Scene comparison data:
----
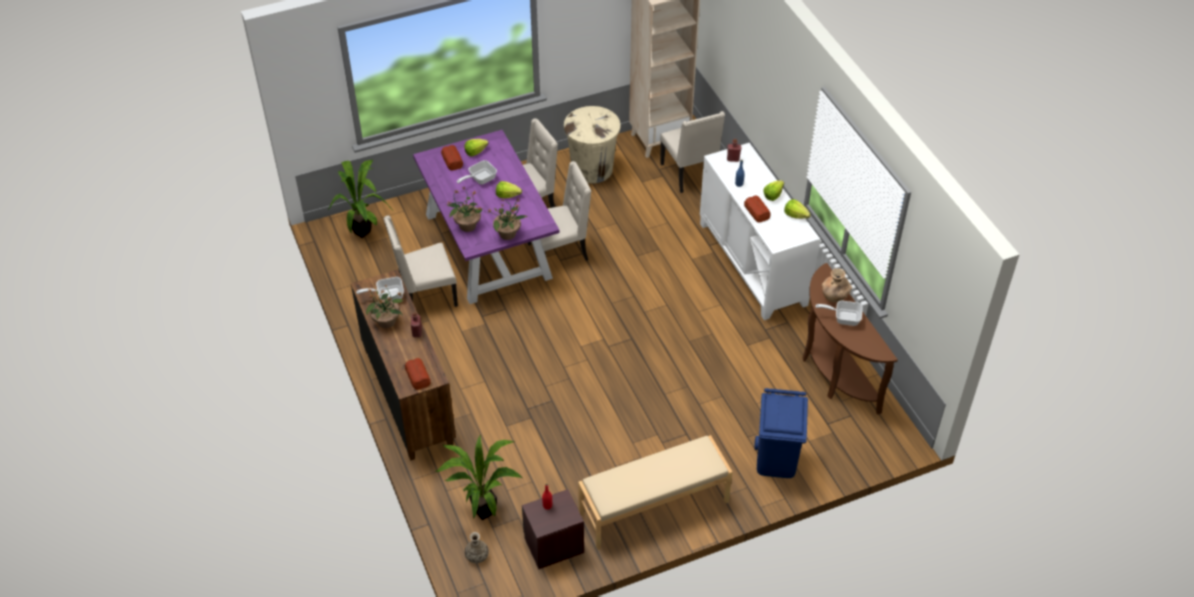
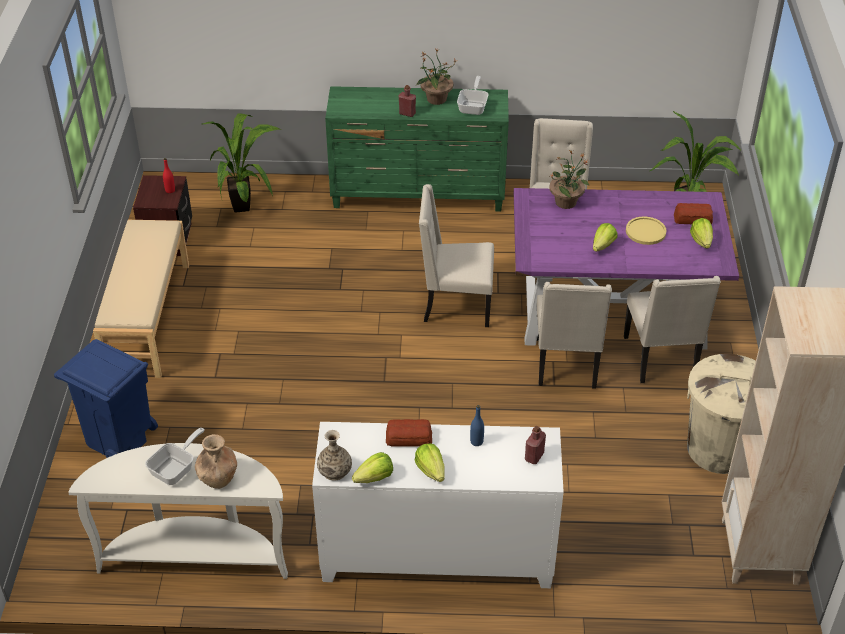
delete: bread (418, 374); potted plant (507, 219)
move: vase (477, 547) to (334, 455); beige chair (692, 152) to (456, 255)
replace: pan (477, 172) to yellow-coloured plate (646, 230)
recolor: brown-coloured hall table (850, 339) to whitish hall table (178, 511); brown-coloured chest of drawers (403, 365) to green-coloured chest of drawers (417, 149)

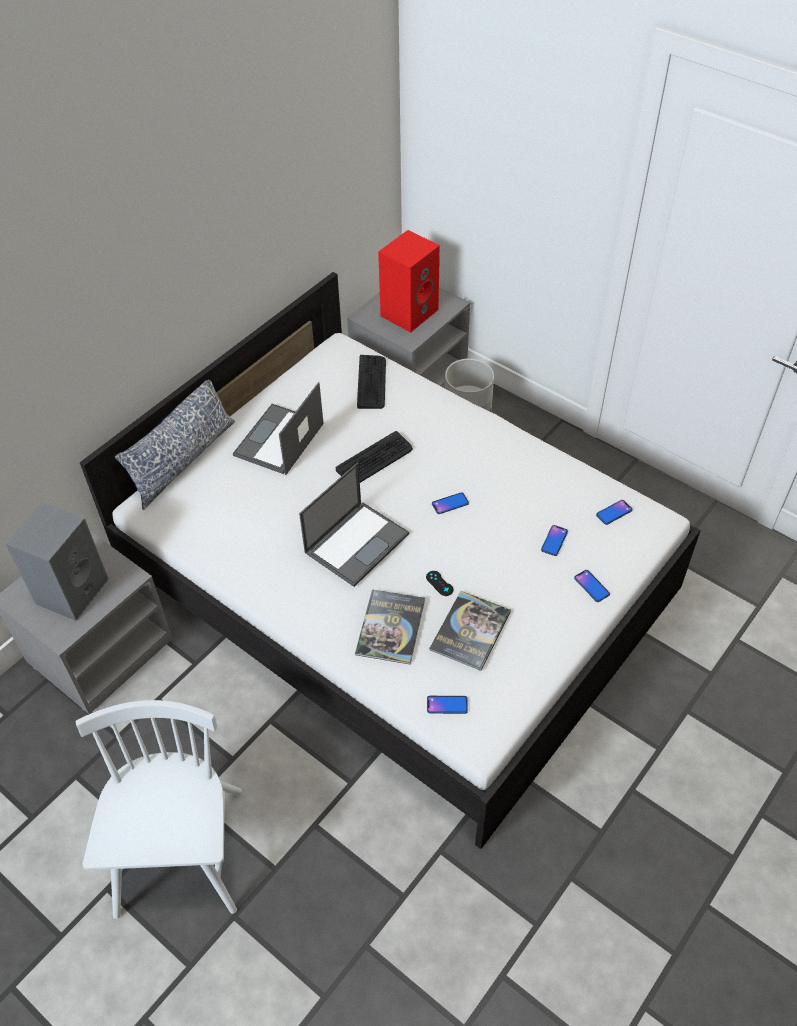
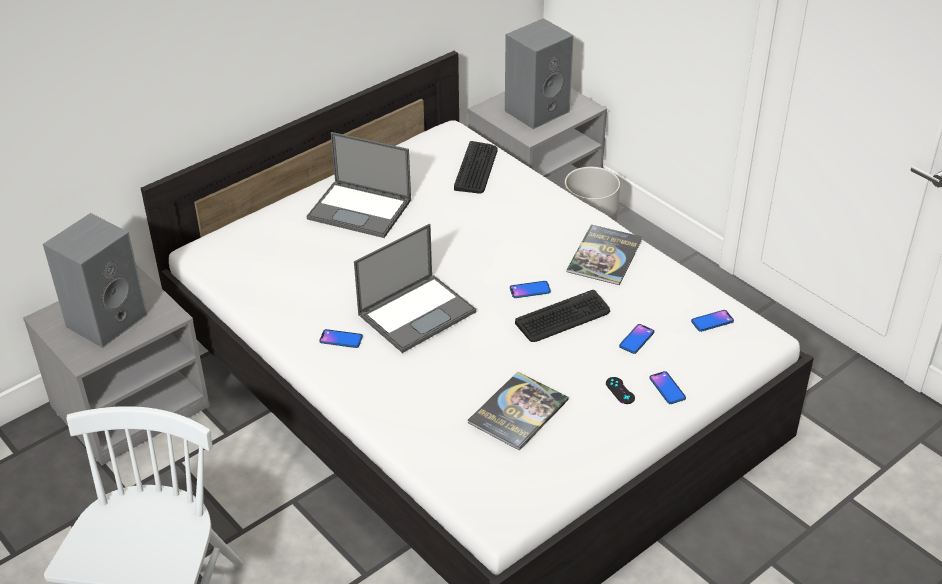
delete: pillow (175, 445)
move: handset (447, 705) to (341, 338); keyboard (374, 457) to (562, 316); bound book (390, 626) to (604, 255); black-coloured game controller (439, 583) to (620, 390)
recolor: red speaker (409, 281) to grey speaker (539, 73)
rotate: laptop (278, 428) = (358, 185) 105 degrees counterclockwise

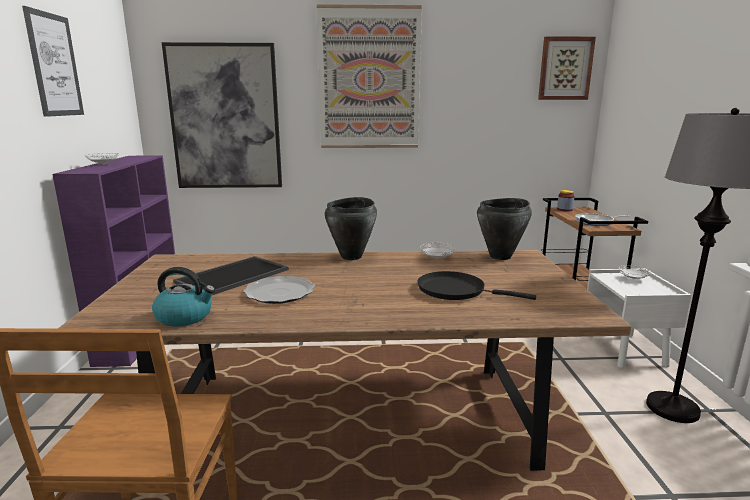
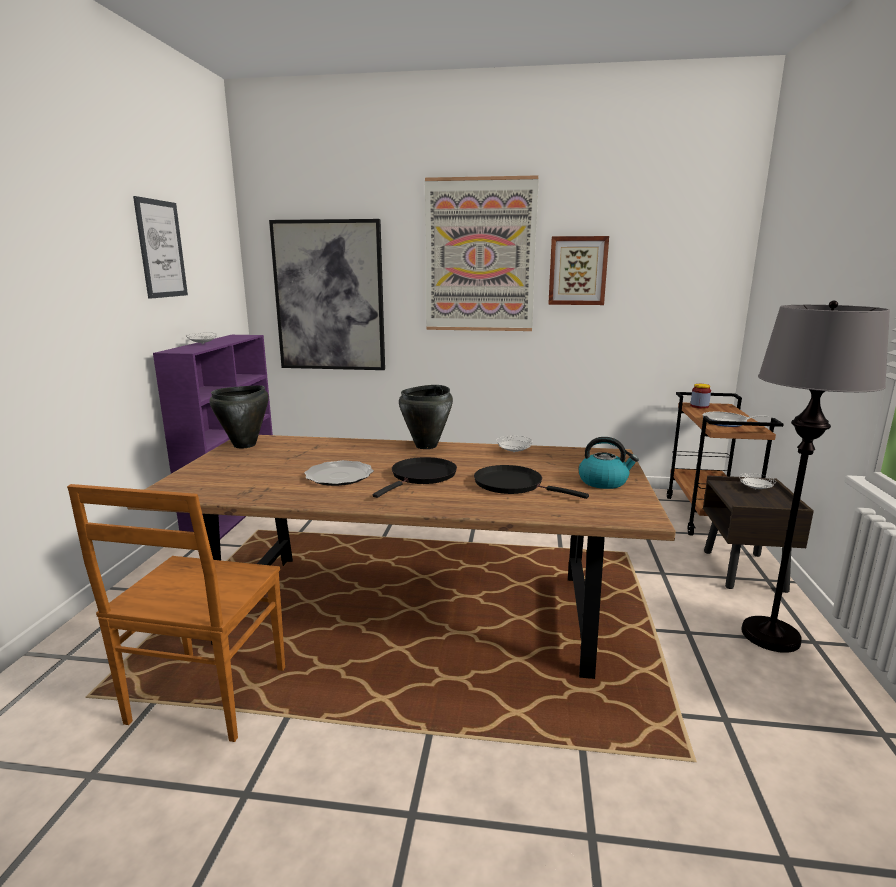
delete: serving tray (231, 275)
insert: black-coloured pan (415, 477)
move: black-coloured saucepot (504, 229) to (239, 416); wall art (567, 68) to (578, 270); kettle (183, 297) to (609, 463)
recolor: whitish nightstand (639, 318) to brown-coloured nightstand (758, 534)

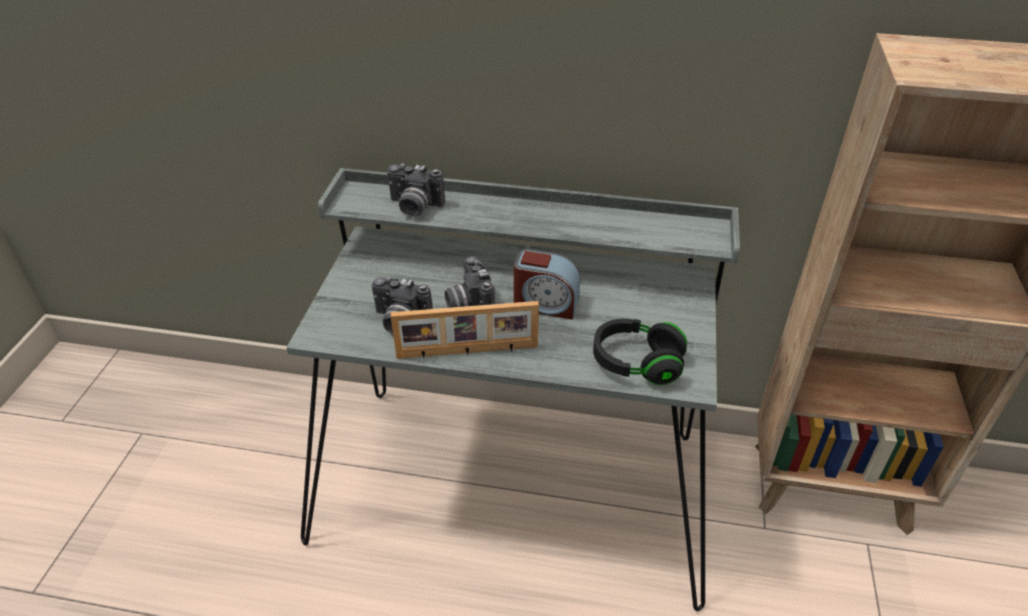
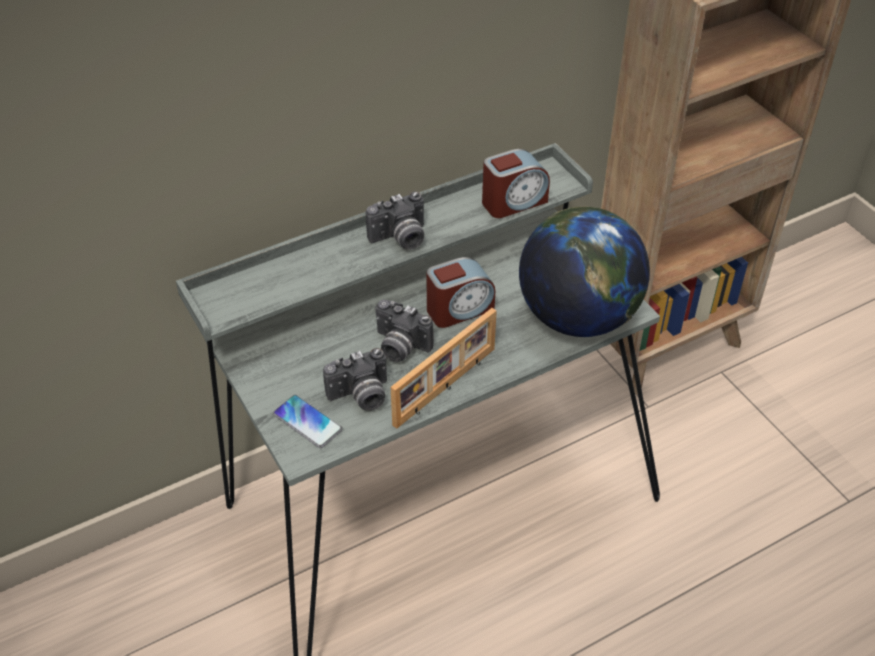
insert: handset (307, 421); alarm clock (516, 183)
move: still camera (416, 190) to (395, 220)
replace: black-coloured headset (640, 352) to world globe (584, 272)

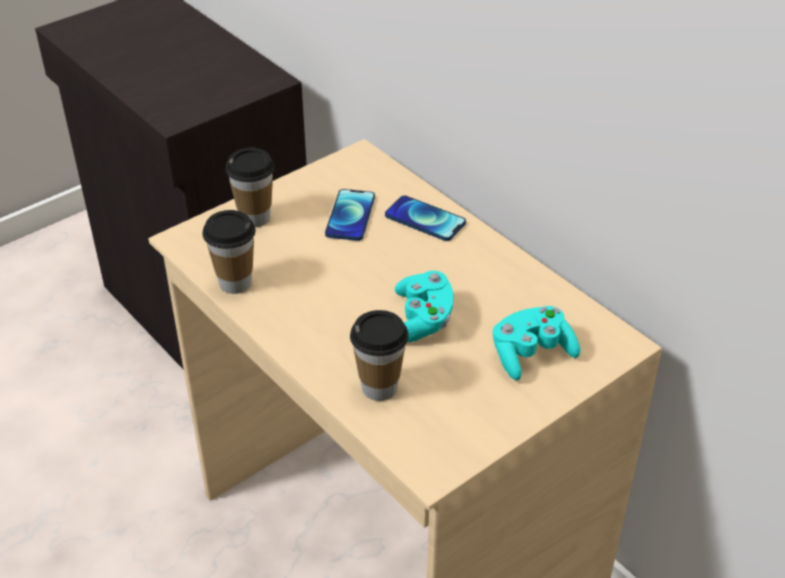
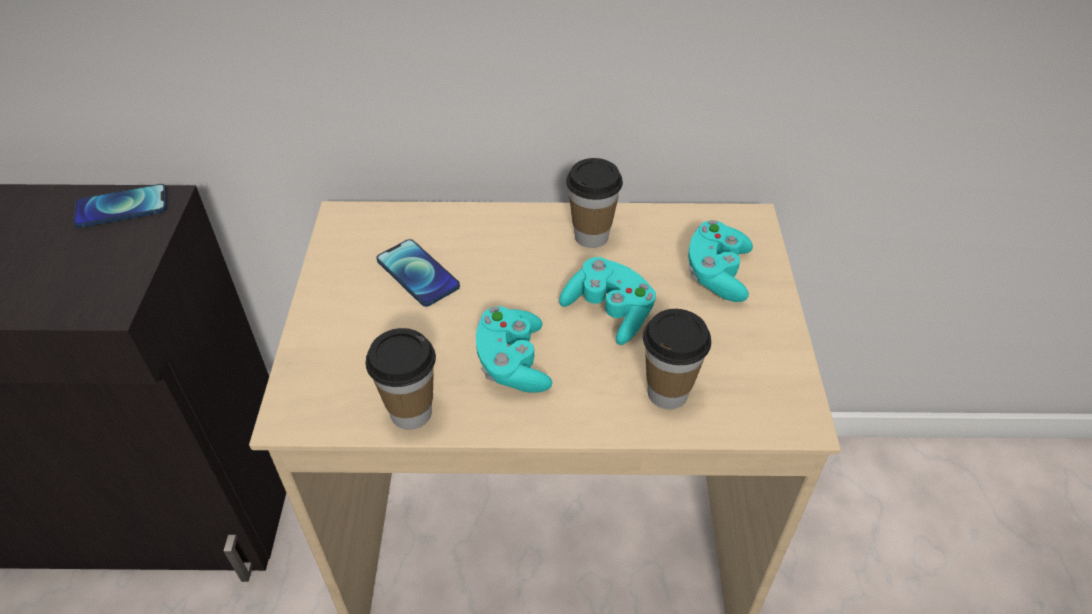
insert: blue-green game controller (514, 349)
move: handset (425, 218) to (120, 206); small cup (250, 187) to (594, 203)

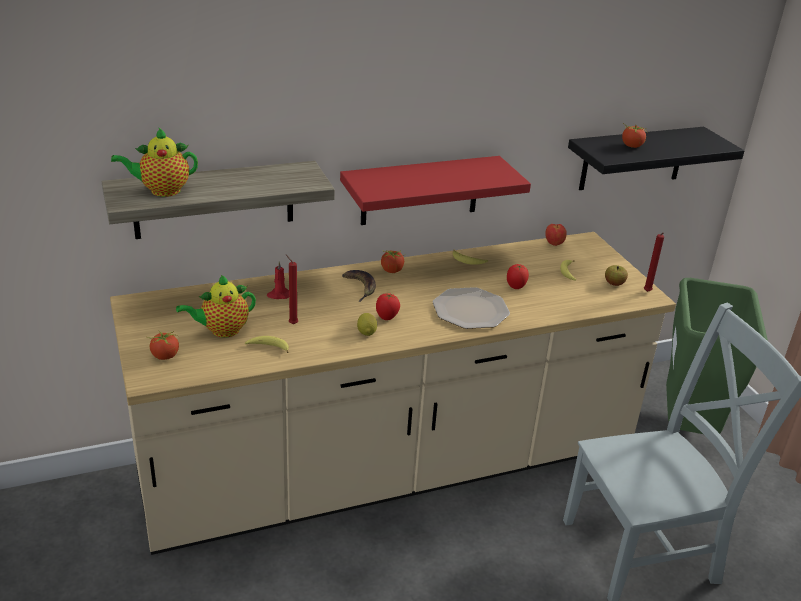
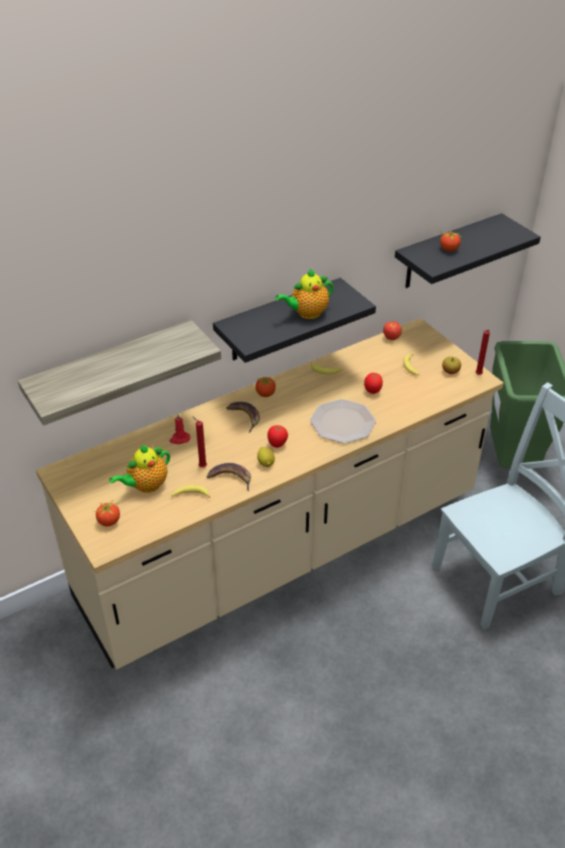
insert: banana fruit (229, 477)
move: pot for tea (154, 162) to (304, 294)
recolor: red wall shelf (435, 190) to black-coloured wall shelf (294, 320)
----
TASK GOAL
Output the lines, exactly: the first line of the entries above, every line after it, and the line with "replace: pan (477, 172)" as the last. No pictures.

EXERCISE RESPONSE
delete: bread (418, 374); potted plant (507, 219)
move: vase (477, 547) to (334, 455); beige chair (692, 152) to (456, 255)
replace: pan (477, 172) to yellow-coloured plate (646, 230)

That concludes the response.